▶ [RECORDS PROVIDED]
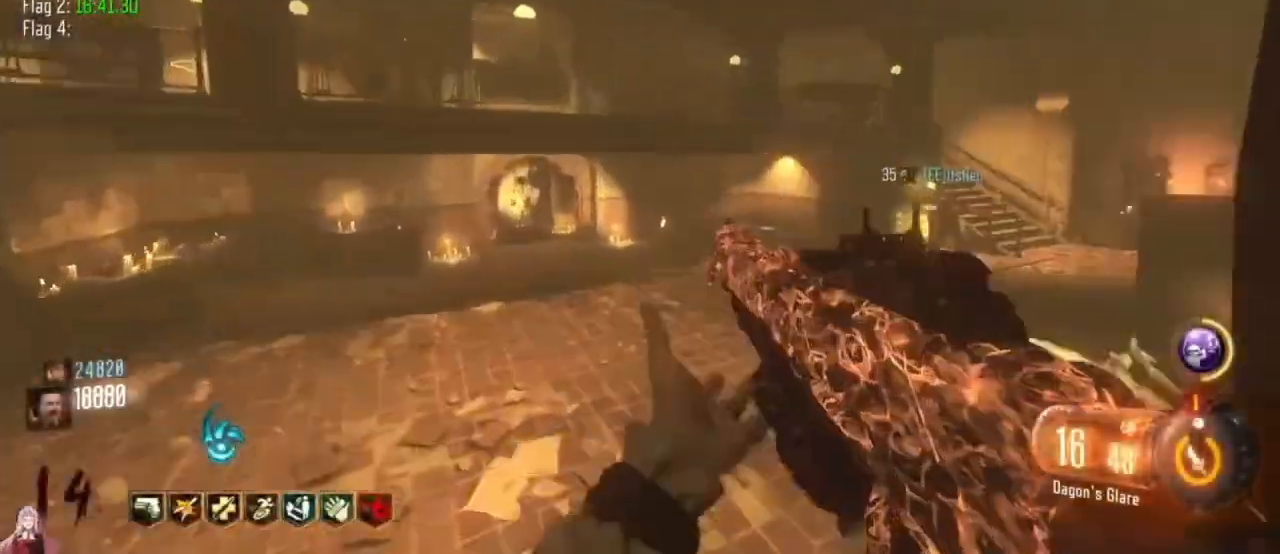
{"keys": ["d", "shift", "w"], "events": [[33, "d", "down"]]}
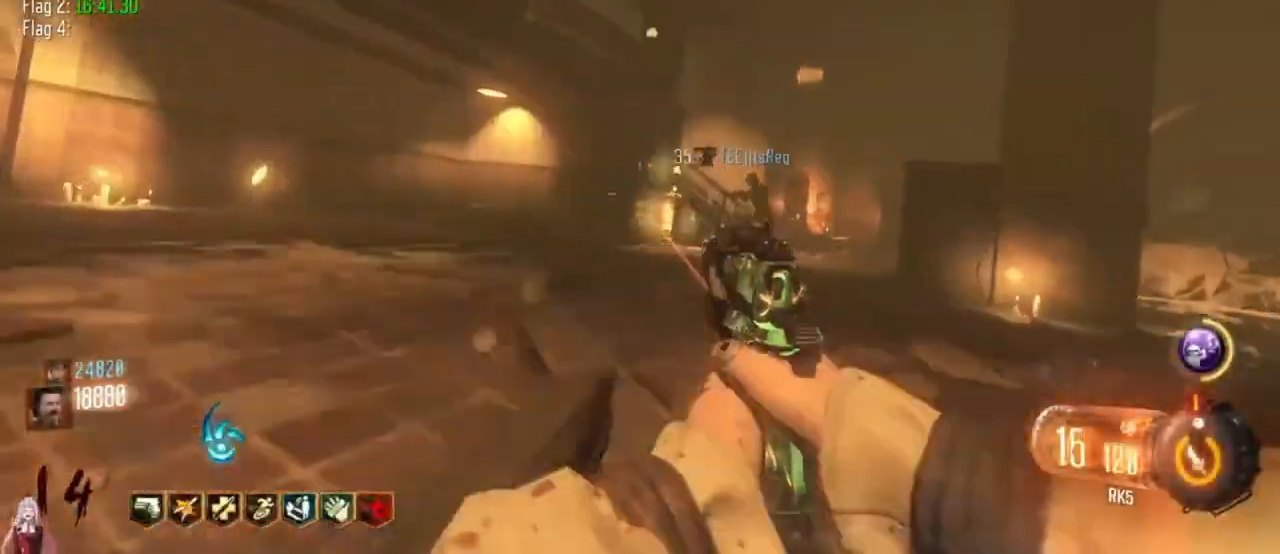
{"keys": ["shift", "w"], "events": [[67, "d", "up"]]}
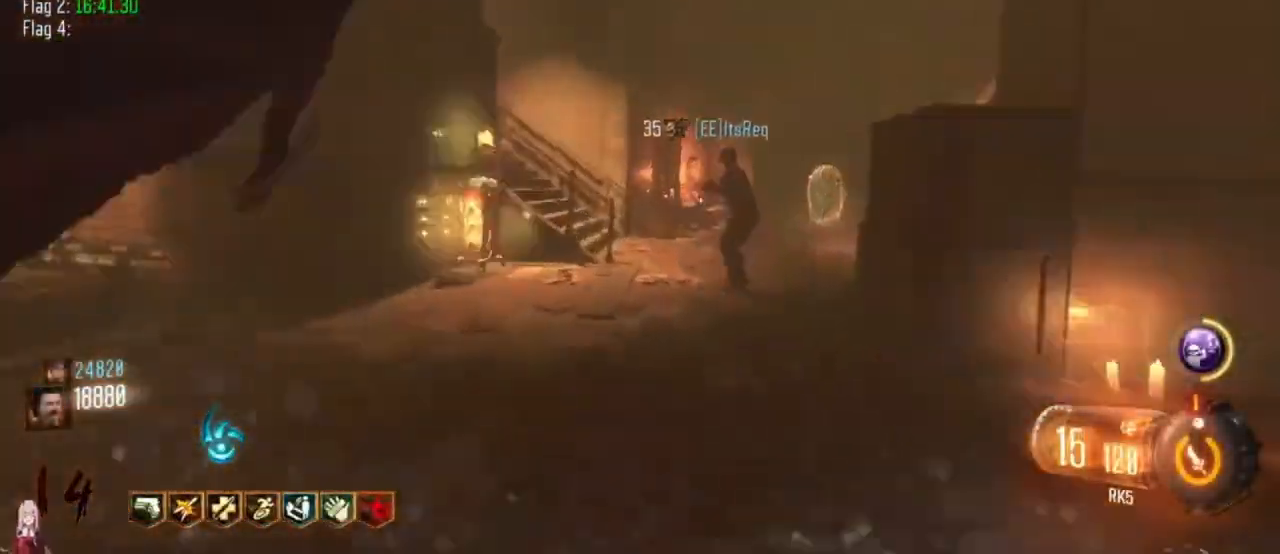
{"keys": ["shift", "w"], "events": [[167, "d", "down"], [300, "d", "up"]]}
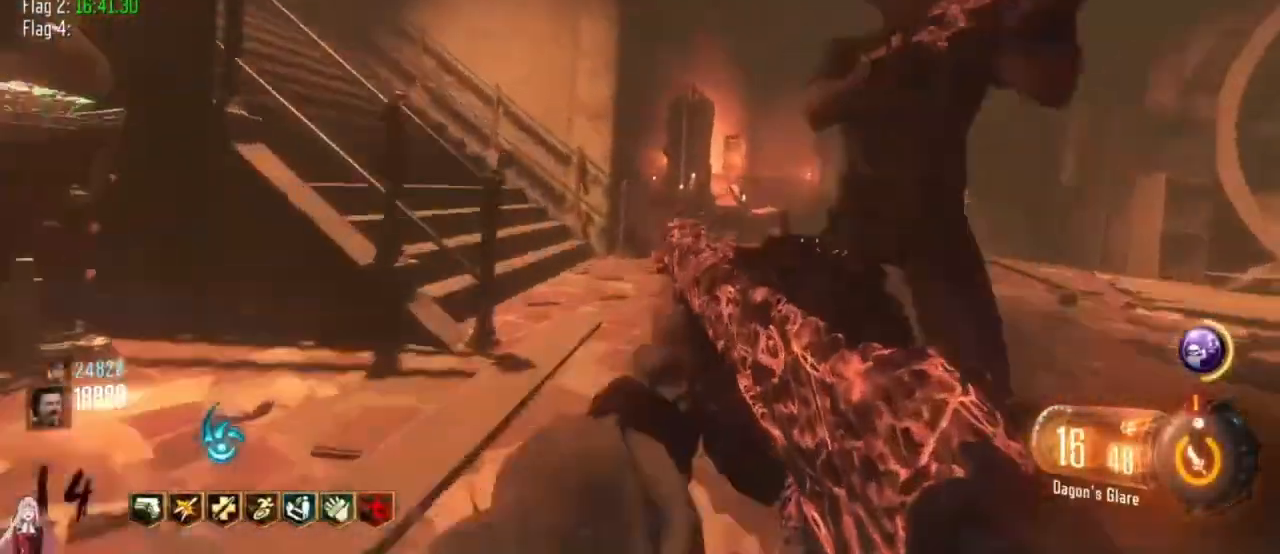
{"keys": ["shift", "w"], "events": []}
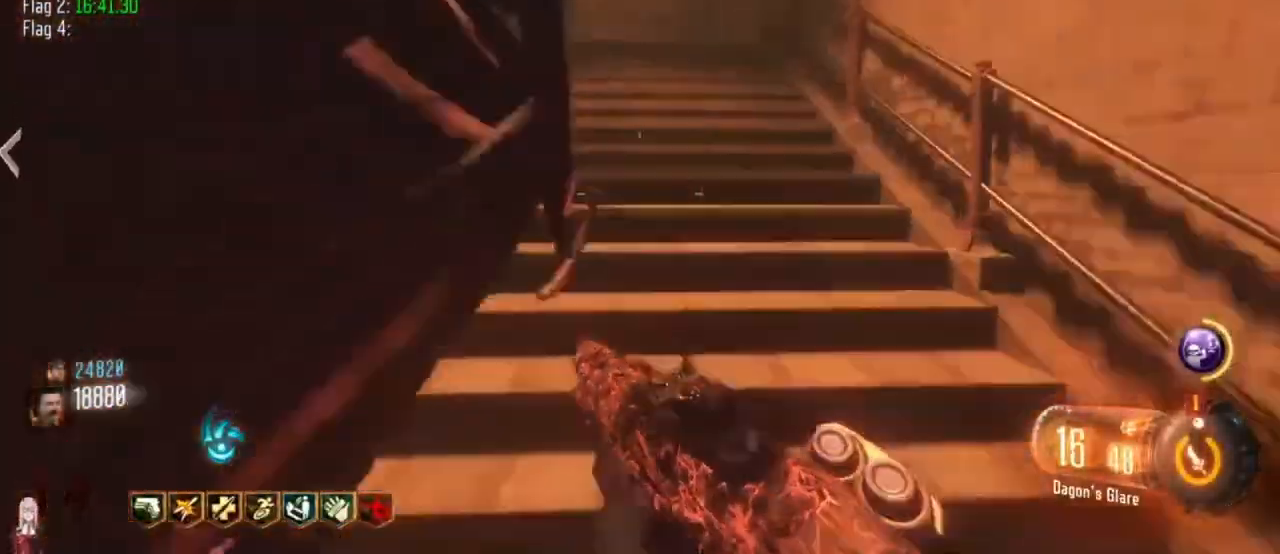
{"keys": ["shift", "w"], "events": []}
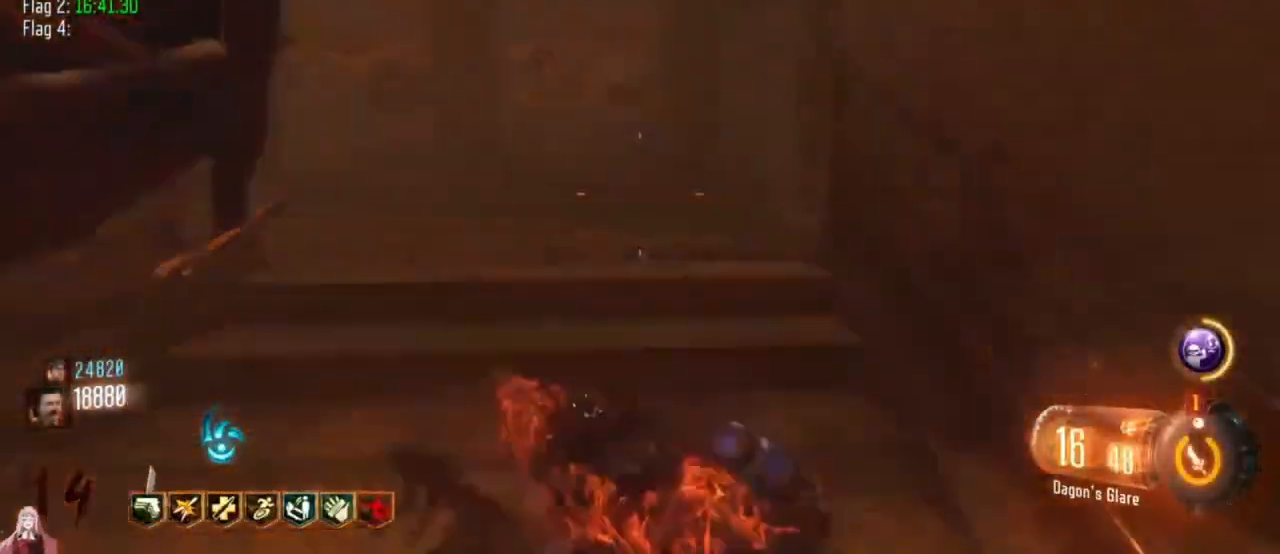
{"keys": ["shift", "w"], "events": []}
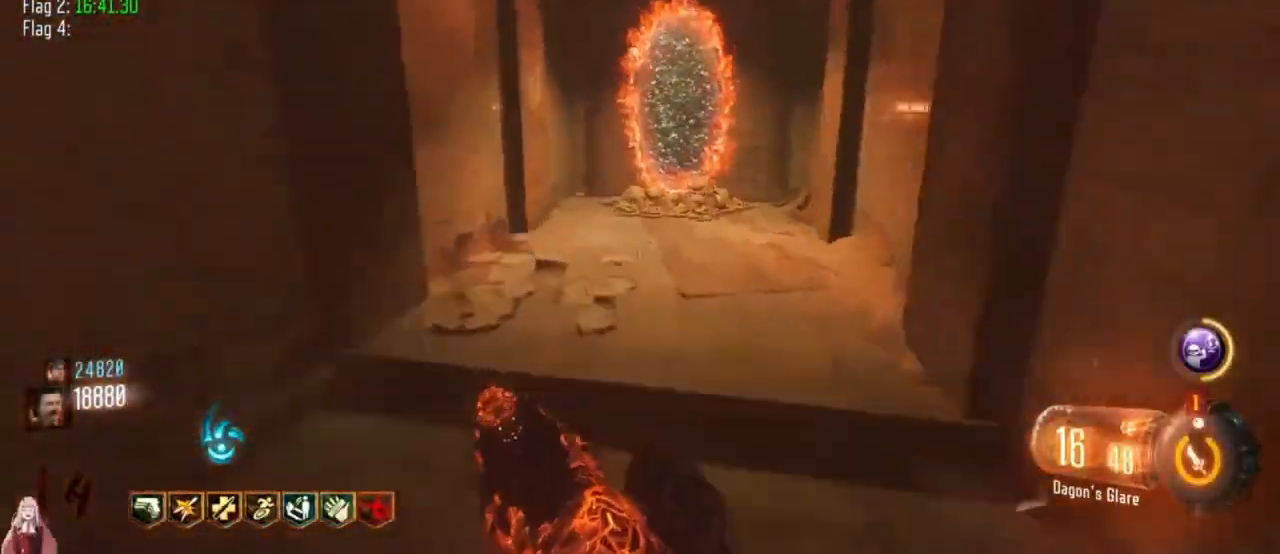
{"keys": ["a", "shift", "w"], "events": [[133, "d", "down"], [233, "d", "up"], [467, "a", "down"]]}
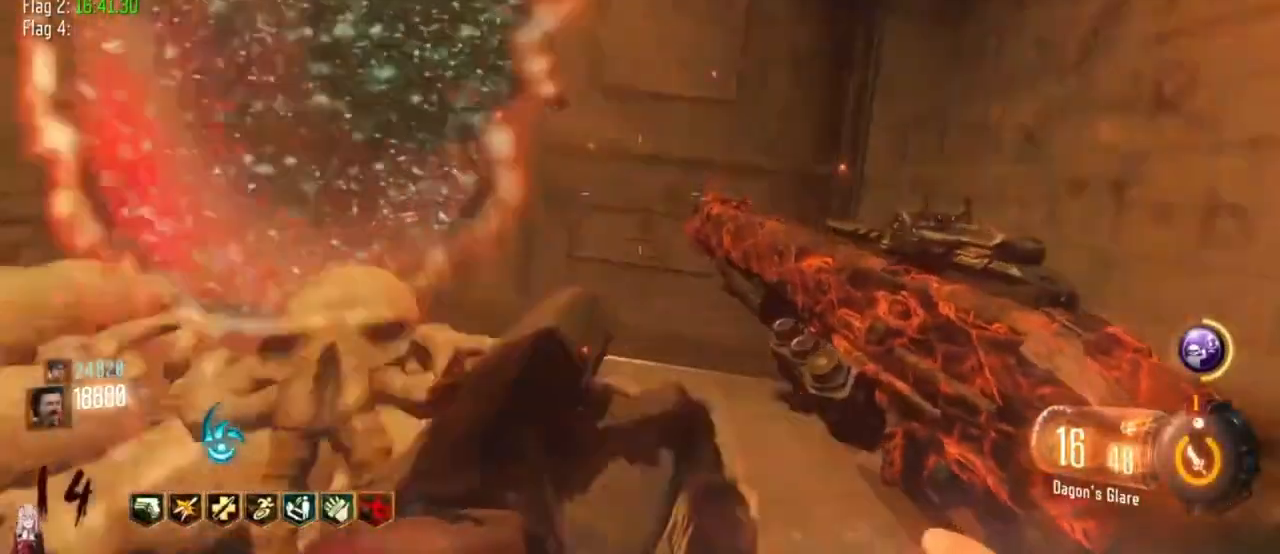
{"keys": []}
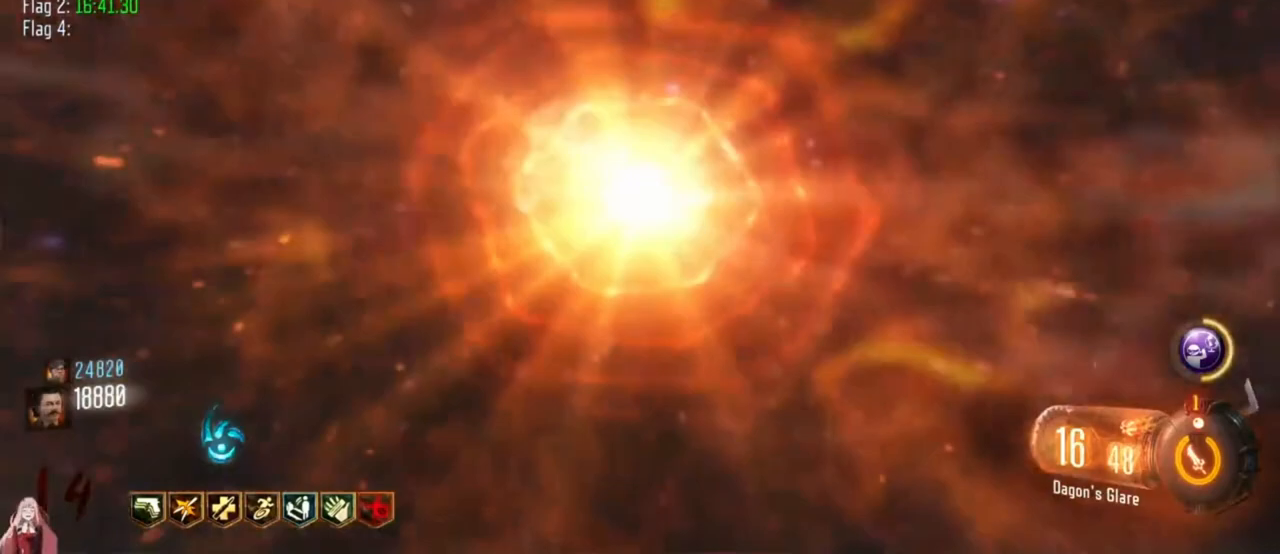
{"keys": [], "events": []}
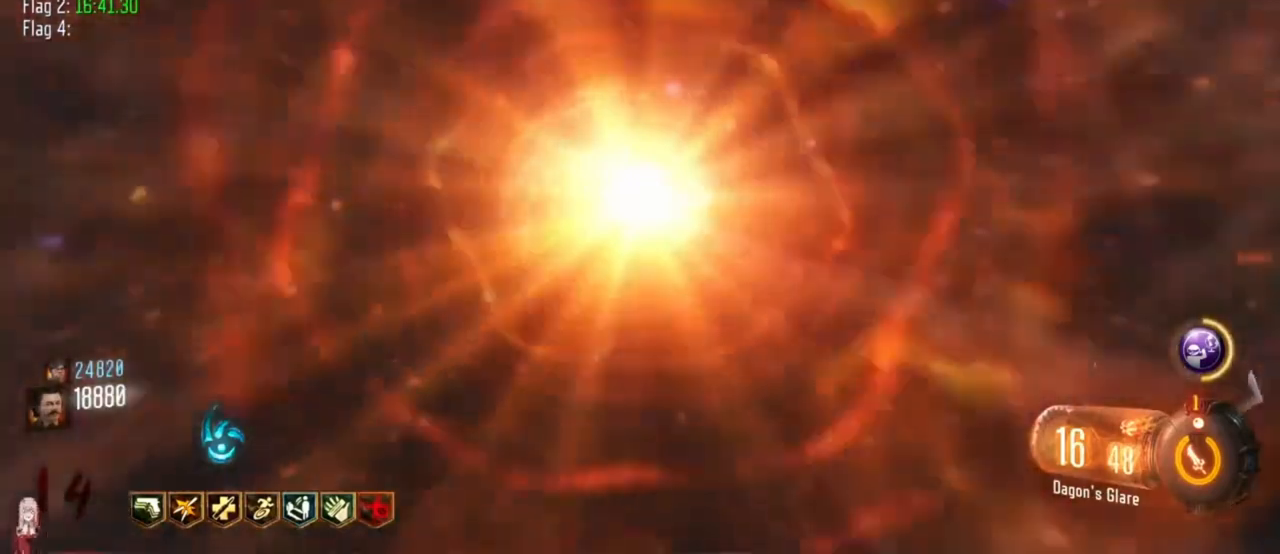
{"keys": [], "events": []}
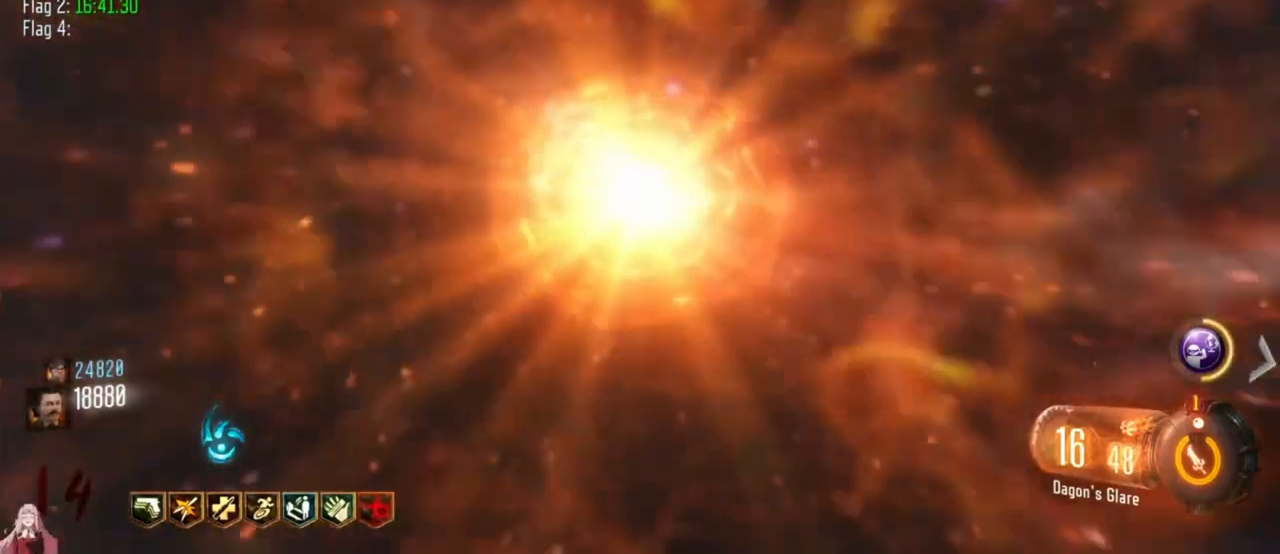
{"keys": [], "events": []}
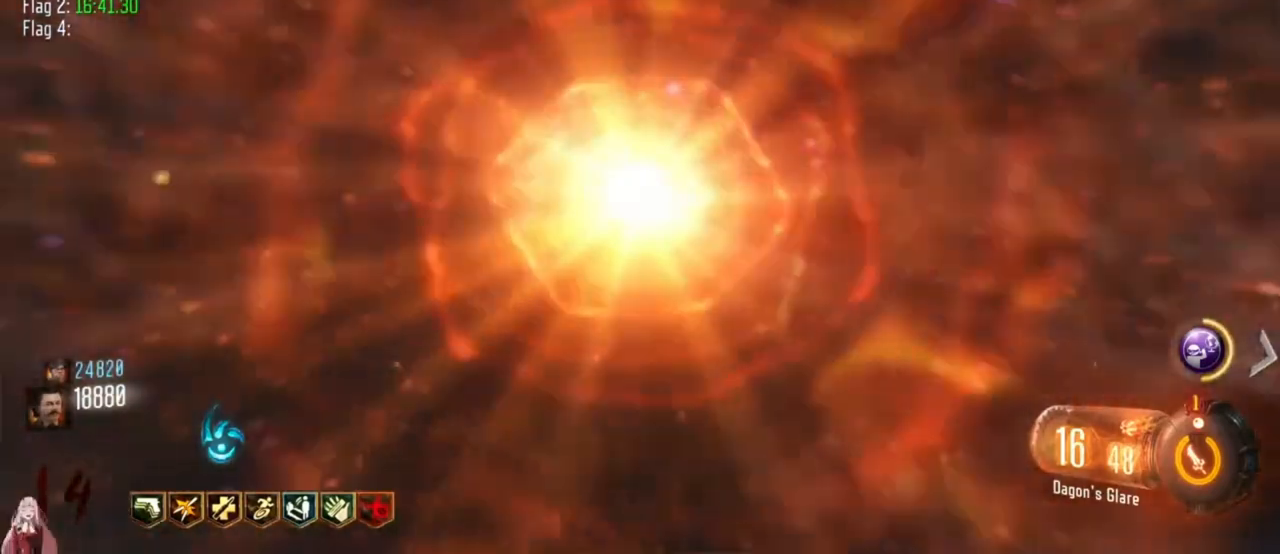
{"keys": ["shift", "w"], "events": [[467, "w", "down"], [500, "shift", "down"]]}
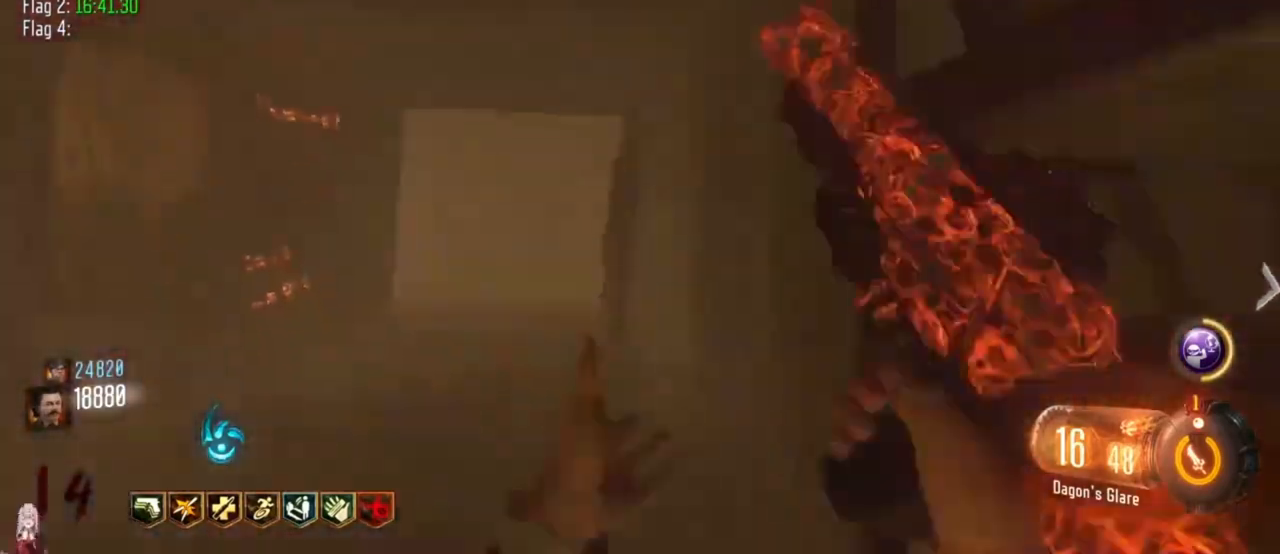
{"keys": ["d", "shift", "w"], "events": [[467, "d", "down"]]}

▶ [TASK] Exactly as written, restate all of the data, leaving out the images.

▶ [EXERCISE RESULT]
{"keys": ["d", "shift", "w"], "events": [[33, "d", "down"]]}
{"keys": ["shift", "w"], "events": [[67, "d", "up"]]}
{"keys": ["shift", "w"], "events": [[167, "d", "down"], [300, "d", "up"]]}
{"keys": ["shift", "w"], "events": []}
{"keys": ["shift", "w"], "events": []}
{"keys": ["shift", "w"], "events": []}
{"keys": ["a", "shift", "w"], "events": [[133, "d", "down"], [233, "d", "up"], [467, "a", "down"]]}
{"keys": []}
{"keys": [], "events": []}
{"keys": [], "events": []}
{"keys": [], "events": []}
{"keys": ["shift", "w"], "events": [[467, "w", "down"], [500, "shift", "down"]]}
{"keys": ["d", "shift", "w"], "events": [[467, "d", "down"]]}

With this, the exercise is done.